During the shutdown, the FDA "kept it together with Scotch tape and chewing gum," Marks said, but the agency was "very touch and go at the end" and nearly ran out of funding, added Janet Woodcock, director of the FDA's Center for Drug Evaluation and Research.
She said the shutdown was very hard on FDA employees' morale.
Overlapping expertise needed
Marks noted that his center is increasingly confronted with regulating products that overlap among the key areas it regulates of blood, vaccines and gene and cell-based therapies.
"It's tremendously exciting times," he said.
But, Marks said, the FDA is struggling with how it will staff up quickly to address that steep growth in those areas.
He acknowledged that it takes up to two years to properly train new scientists to be able to provide the right answers to companies working in the new technical areas of innovation.
"We want the people meeting with you to have good advice and telling you the right answers," he told biopharmaceutical companies at the BIO conference.
Marks said he anticipates having to increase his scientific staff by up to 50% in the next two years because of the increase in companies pursuing gene and cell-based therapies and other emerging technologies.
While the FDA values the people it brings on board from academia, "we love it when we get people from industry because they come with a lot of experience and they bring practical knowledge," he said.
People who have worked in the biopharmaceutical industry "understand what it means to be on a production floor and why it's so challenging to make biologic products," Marks said.

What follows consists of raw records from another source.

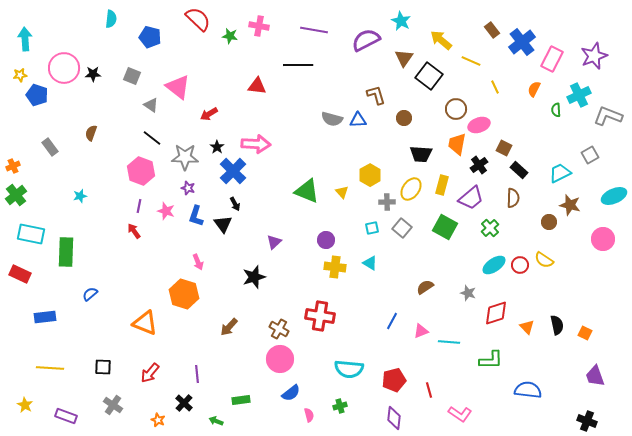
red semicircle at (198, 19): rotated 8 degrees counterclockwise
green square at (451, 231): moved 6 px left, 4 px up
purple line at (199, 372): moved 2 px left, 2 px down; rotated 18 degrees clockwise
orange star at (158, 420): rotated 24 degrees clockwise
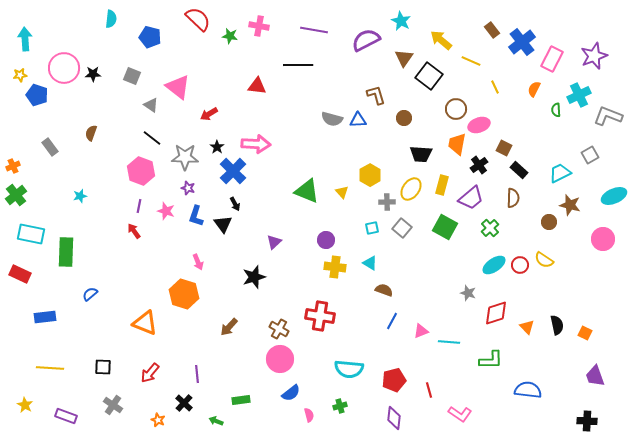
brown semicircle at (425, 287): moved 41 px left, 3 px down; rotated 54 degrees clockwise
black cross at (587, 421): rotated 18 degrees counterclockwise
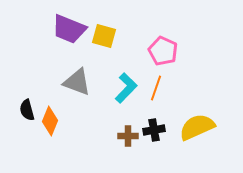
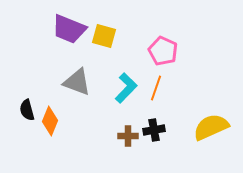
yellow semicircle: moved 14 px right
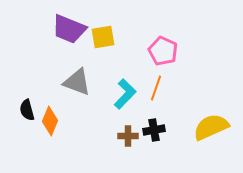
yellow square: moved 1 px left, 1 px down; rotated 25 degrees counterclockwise
cyan L-shape: moved 1 px left, 6 px down
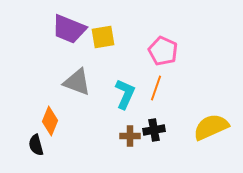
cyan L-shape: rotated 20 degrees counterclockwise
black semicircle: moved 9 px right, 35 px down
brown cross: moved 2 px right
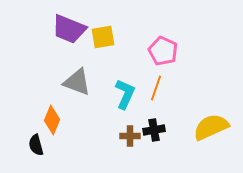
orange diamond: moved 2 px right, 1 px up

"That type of experience is invaluable," he said. "We would love to get more people from industry."
Therapies for one
Woodcock noted that the FDA is grappling with how to regulate potentially curative therapies being developed in academic settings for individual patients with extremely rare diseases.
"We're really rushing to get policy together because this came upon us faster than one might have anticipated," she said.
The FDA is up against an environment where academic investigators are more easily able to sequence a patient's genome but have never before conducted a clinical trial for a new molecular entity.
She pointed to the recent case of where Harvard University neurogeneticist Timothy Yu found a successful way to treat a young girl with Batten disease, an inherited and fatal neurodegenerative disease.
Woodcock said the FDA has discussed the experimental antisense oligonucleotide treatment with Yu and said he recognizes that as it becomes more readily known, there will be an up swell in demand for it.
"We're trying to get policies together on a therapy that is not being developed for commercial but for an N=1, or a bespoke therapy for a single individual," Woodcock said. "We're beginning to learn the molecular basis and the heterogeneity of a lot of rare life-threatening illnesses."
"We need to figure out ways to see how those therapies can be delivered in an effective way consistent with some business model," Marks added.
The FDA will need to determine what types of preclinical and clinical data will be needed and what manufacturing procedures will be required, "and how we would wiggle our way through to treating people we might not have clinical data for in that construct but we have clinical data for something close," he said.
"We want to get it right because if we get it wrong too often we don't want to set things back," Marks said. "There's not a lot of room for error here."
Woodcock noted that there are some major questions the FDA cannot answer: Who is going to pay for the therapies, how will the drugs be administered in perpetuity, and if people survive, how are they going to keep getting the products?
"Those are questions for the larger healthcare system," she said.